Porque se uma coisa é certa em relação às nossas lembranças, é que elas são fugidias e maleáveis. O uso da animação no filme, em técnica de rotoscopia similar àquela já utilizada pelo diretor em “Waking Life” (2001) e “O Homem Duplo” (2008), parece apontar justamente para essa dimensão, com traços por vezes erráticos e mudanças de estilo. Assim, “Apollo 10 ½” nos coloca em contato com as texturas de uma alface congelada em um sanduíche, ou de uma rua texana inundada pela chuva, de forma ligeiramente distorcida – tudo se torna parte das brincadeiras infantis de Stan e seus irmãos.

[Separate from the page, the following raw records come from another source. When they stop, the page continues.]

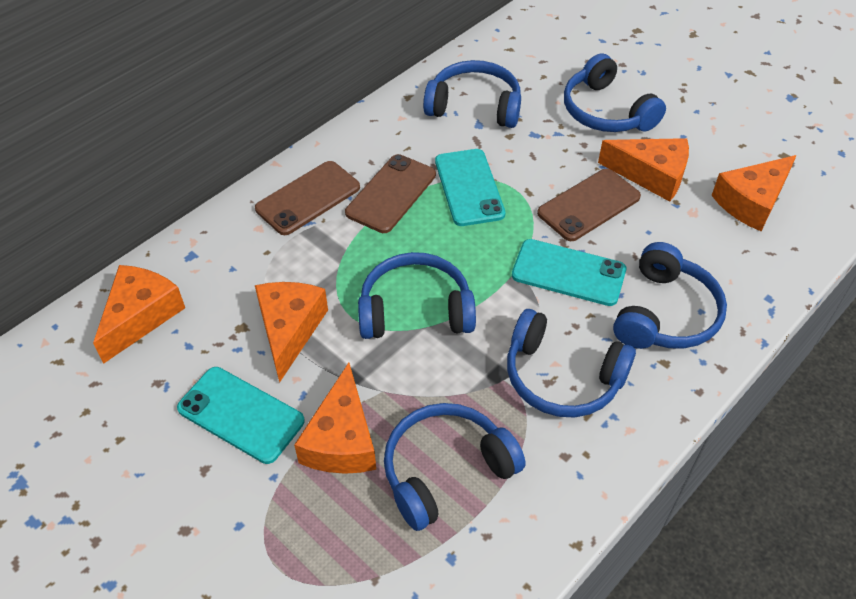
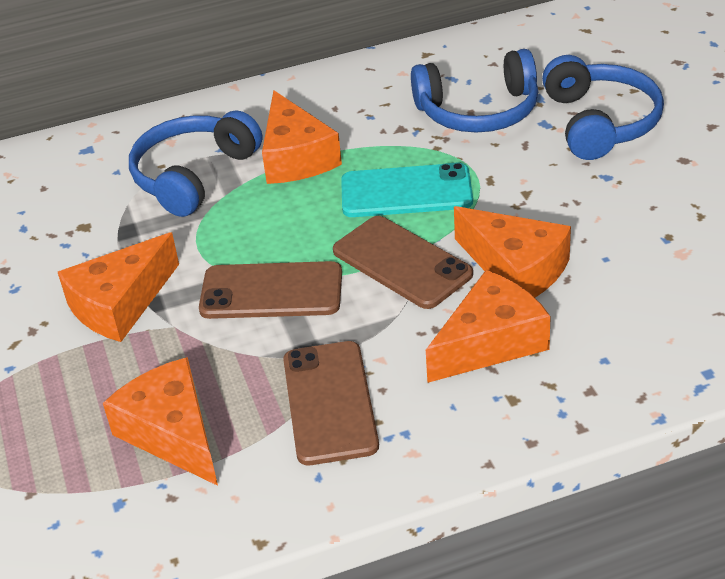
blue headphones: 6 -> 3
turquoise phone: 3 -> 1

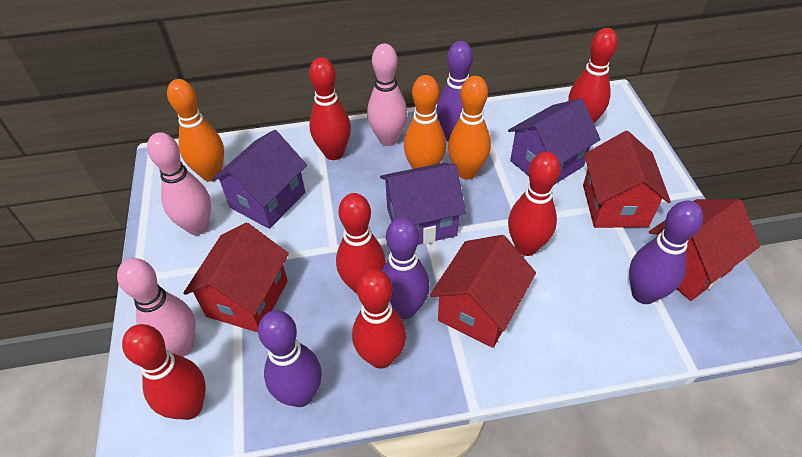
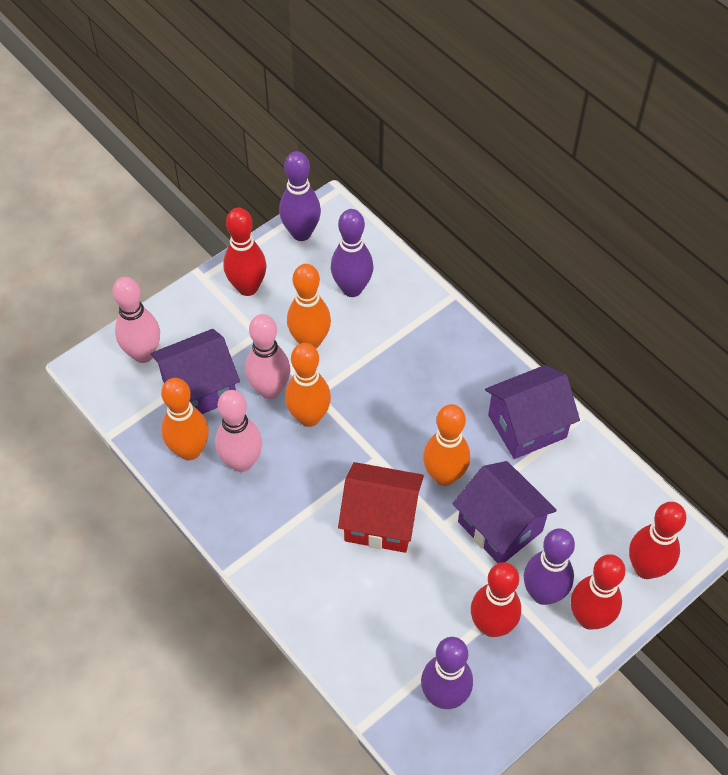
orange bowling pin: 3 -> 4
red bowling pin: 6 -> 4
red house: 4 -> 1

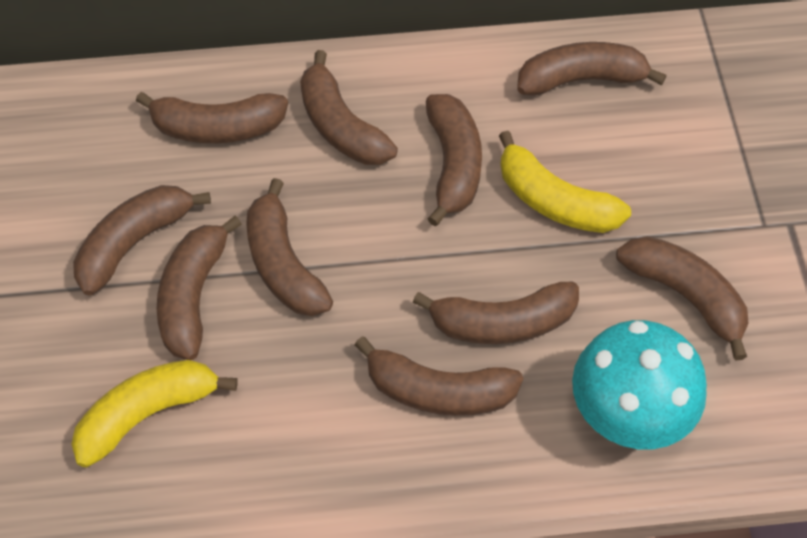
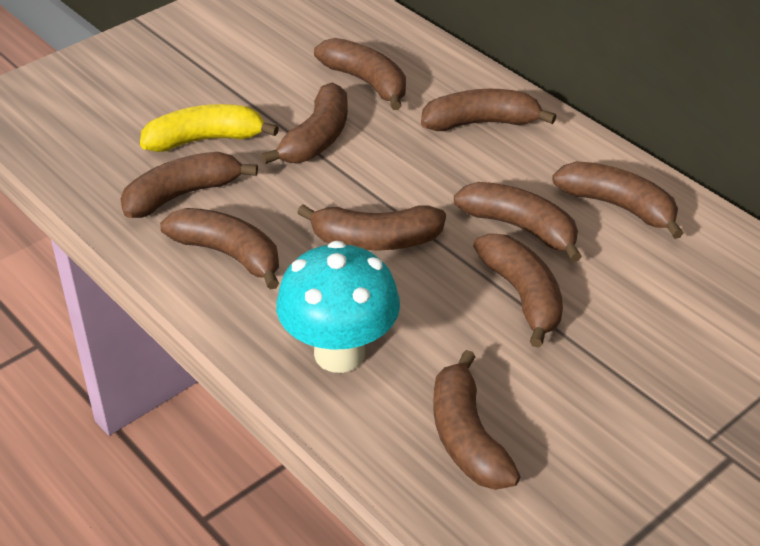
yellow banana: 2 -> 1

“Apollo 10 ½” também se debruça sobre o modo como entramos em contato com uma época através da infinidade de produtos culturais e midiáticos que a mesma produz. Cartelas de seriados e logotipos de jogos de tabuleiro literalmente se empilham sobre o frame repetidas vezes. As imagens de arquivo utilizadas possuem diferentes estilos de animação entre si: imagens jornalísticas dos astronautas parecem se converter em capas de gibis e de livros sci-fi.

Stan nos diz em off que ainda se lembra de todos os seriados já esquecidos que sobreviveram a apenas uma temporada. O filme parece, justamente, uma tentativa da parte de Linklater de guardar, fixar tudo – conter o tempo. Os hits pop da época se sobrepõem na trilha sonora enquanto o filme segue por esta ou aquela tangente memorialística – digamos, o número de sabores oferecidos por uma sorveteria, ou o ritual de preparo da merenda da escola. Tudo isso aparece filtrado por filmes, séries, noticiários, revistas, uma catalogação midiática que se converte em parte de uma mesma imaginação infantil. É como revisitar aquele álbum de figurinhas que você completou aos 10 anos e descobrir que ainda se lembra do nome de cada jogador da Copa de 2006.

De volta à NASA

E é precisamente nesse ponto que retornamos ao momento onde paramos: Stan em freeze frame nos QGs da NASA. Eu confesso que já tinha esquecido de todas as travessuras espaciais a essa altura, de tão absorto que estava com todo o inventário afetivo que Linklater constrói.  De fato, parece que “Apollo 10 ½” não consegue conciliar muito bem essas suas duas faces: tudo que envolve a missão de Stan simplesmente não se mostra tão interessante quanto o registro da época empregado por Linklater.

As imagens midiáticas que o filme resgata, filtradas pela animação, dialogam com a ludicidade de Stan em sua viagem à lua. A questão é que os segmentos sobre a missão simplesmente não se mostram tão interessantes de assistir: o espanto da imagem de uma criança pilotando uma espaçonave logo se esvai e, enquanto isso, não conseguimos deixar de pensar: “ok, já entendi o ponto, agora me tire do espaço e me leve de volta às texturas sessentistas de Houston”.

Mesmo que não forme um todo coeso, “Apollo 10 1/2” é uma deliciosa visita àqueles detalhes minúsculos da infância que se mostram, sessenta anos depois, tão fundamentais quanto tudo que os sucedeu.